Stored data:
__________

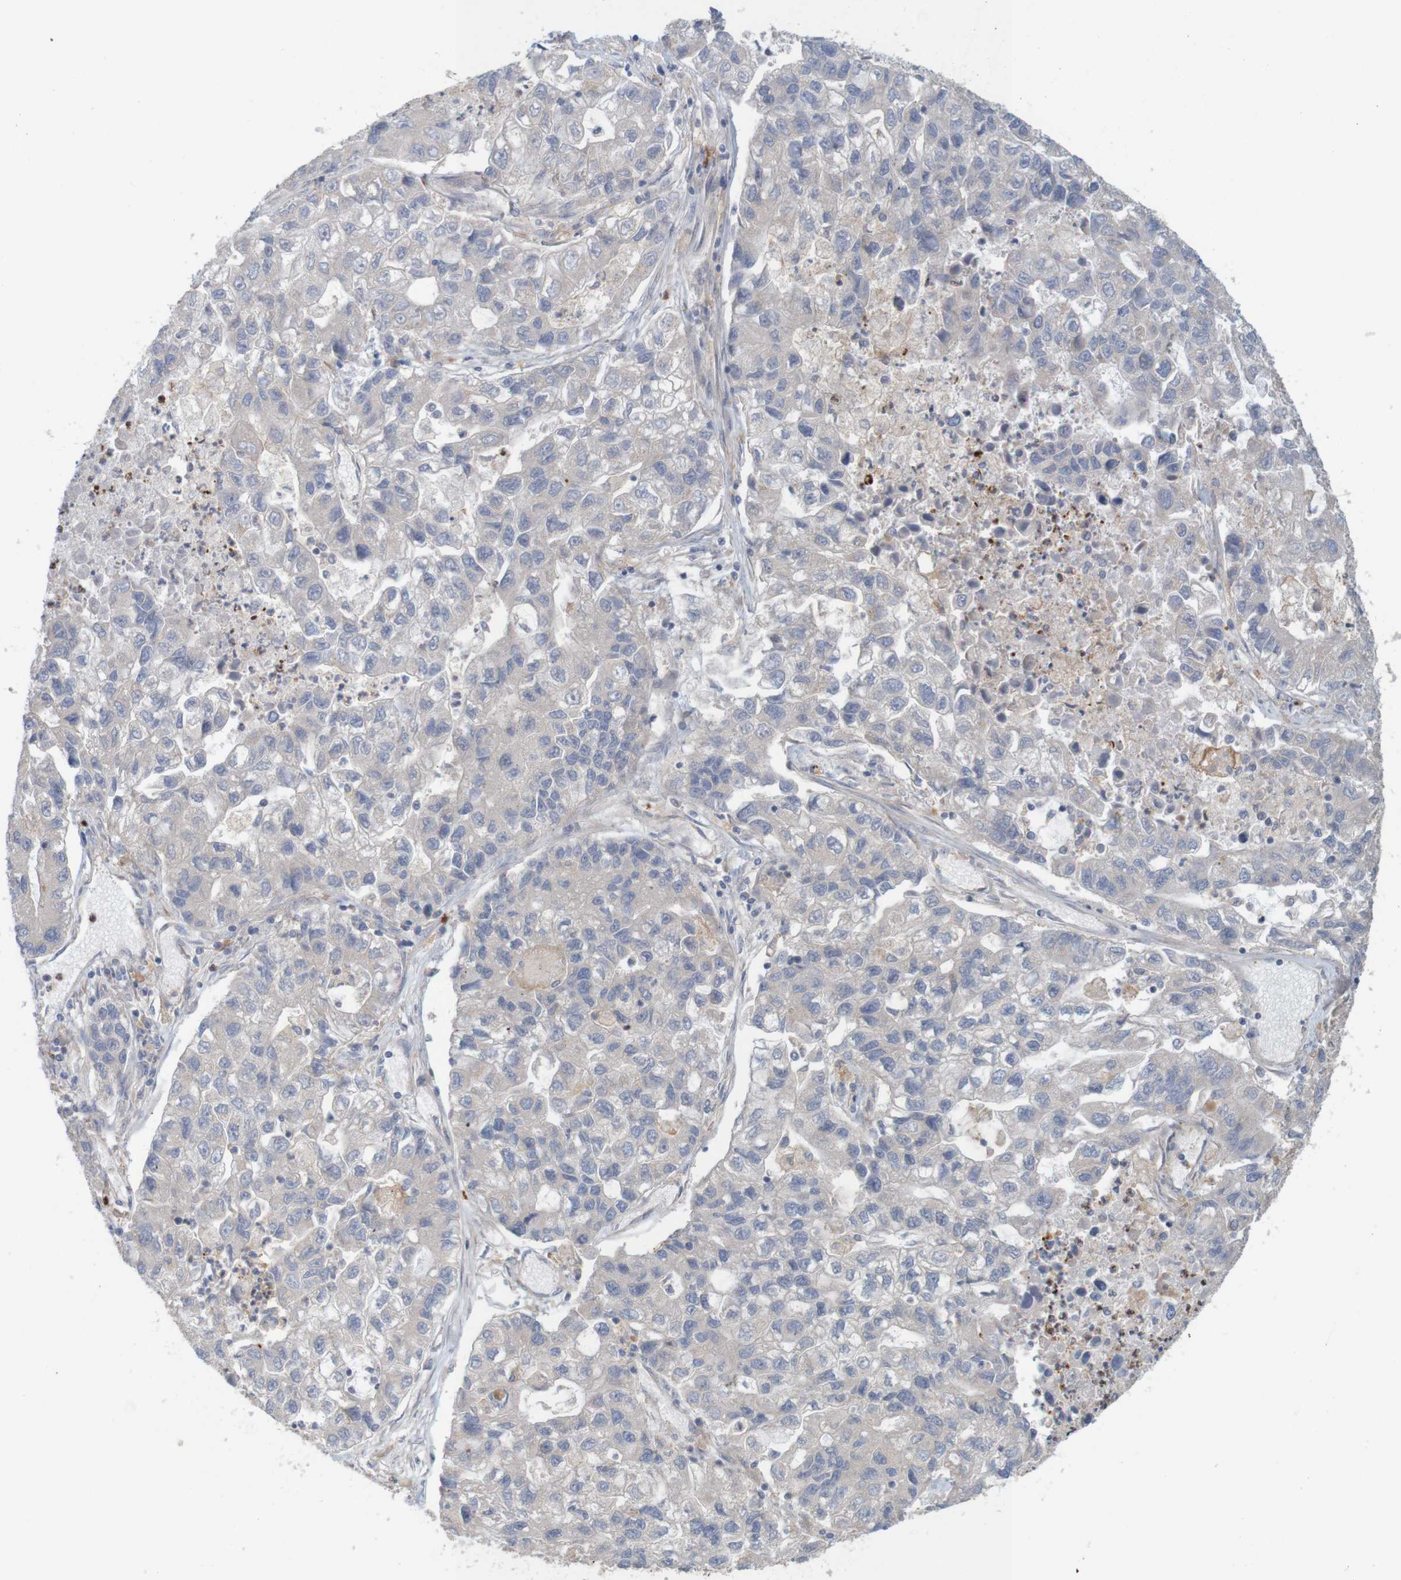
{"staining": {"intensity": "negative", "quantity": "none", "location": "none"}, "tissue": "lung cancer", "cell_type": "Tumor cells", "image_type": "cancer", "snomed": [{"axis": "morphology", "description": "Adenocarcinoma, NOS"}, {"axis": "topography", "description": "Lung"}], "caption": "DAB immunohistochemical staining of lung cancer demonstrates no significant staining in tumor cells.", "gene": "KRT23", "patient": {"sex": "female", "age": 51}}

__________

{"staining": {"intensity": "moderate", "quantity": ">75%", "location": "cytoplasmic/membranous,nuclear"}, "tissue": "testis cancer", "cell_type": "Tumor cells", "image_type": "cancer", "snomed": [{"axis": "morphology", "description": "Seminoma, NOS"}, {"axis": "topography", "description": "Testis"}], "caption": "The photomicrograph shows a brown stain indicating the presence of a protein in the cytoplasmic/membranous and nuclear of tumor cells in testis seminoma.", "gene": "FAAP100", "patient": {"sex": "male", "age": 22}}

__________

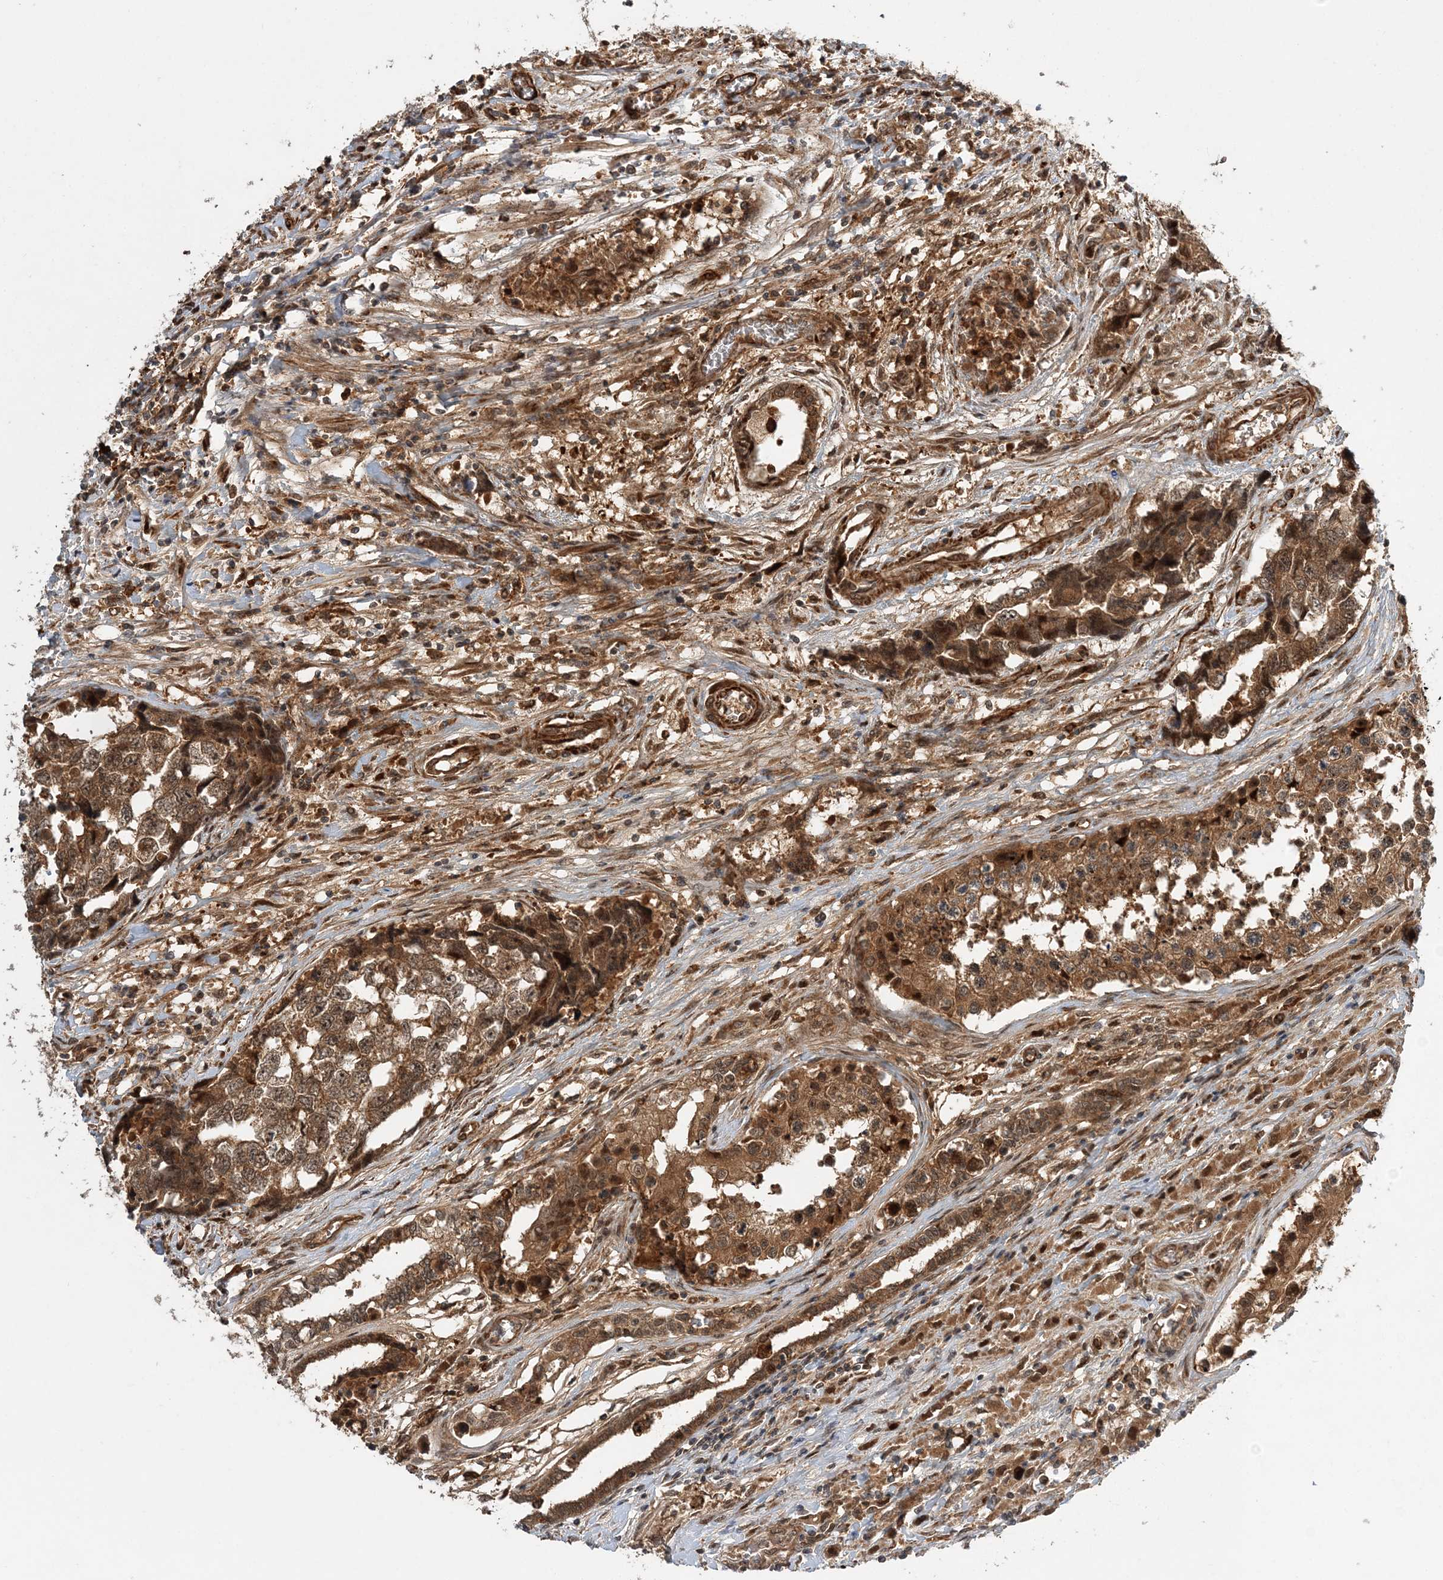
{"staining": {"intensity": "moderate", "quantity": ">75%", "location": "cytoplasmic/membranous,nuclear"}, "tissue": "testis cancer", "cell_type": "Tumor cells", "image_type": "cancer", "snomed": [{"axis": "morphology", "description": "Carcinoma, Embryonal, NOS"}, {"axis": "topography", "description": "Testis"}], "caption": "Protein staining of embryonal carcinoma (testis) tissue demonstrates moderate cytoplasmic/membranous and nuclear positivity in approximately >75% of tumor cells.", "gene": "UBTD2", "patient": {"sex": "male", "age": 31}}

__________

Display every line of the listing that contains the string "membranous".

Answer section:
{"staining": {"intensity": "moderate", "quantity": ">75%", "location": "cytoplasmic/membranous,nuclear"}, "tissue": "testis cancer", "cell_type": "Tumor cells", "image_type": "cancer", "snomed": [{"axis": "morphology", "description": "Seminoma, NOS"}, {"axis": "topography", "description": "Testis"}], "caption": "The photomicrograph shows a brown stain indicating the presence of a protein in the cytoplasmic/membranous and nuclear of tumor cells in testis seminoma.", "gene": "FAAP100", "patient": {"sex": "male", "age": 22}}
{"staining": {"intensity": "moderate", "quantity": ">75%", "location": "cytoplasmic/membranous,nuclear"}, "tissue": "testis cancer", "cell_type": "Tumor cells", "image_type": "cancer", "snomed": [{"axis": "morphology", "description": "Carcinoma, Embryonal, NOS"}, {"axis": "topography", "description": "Testis"}], "caption": "Protein staining of embryonal carcinoma (testis) tissue demonstrates moderate cytoplasmic/membranous and nuclear positivity in approximately >75% of tumor cells.", "gene": "UBTD2", "patient": {"sex": "male", "age": 31}}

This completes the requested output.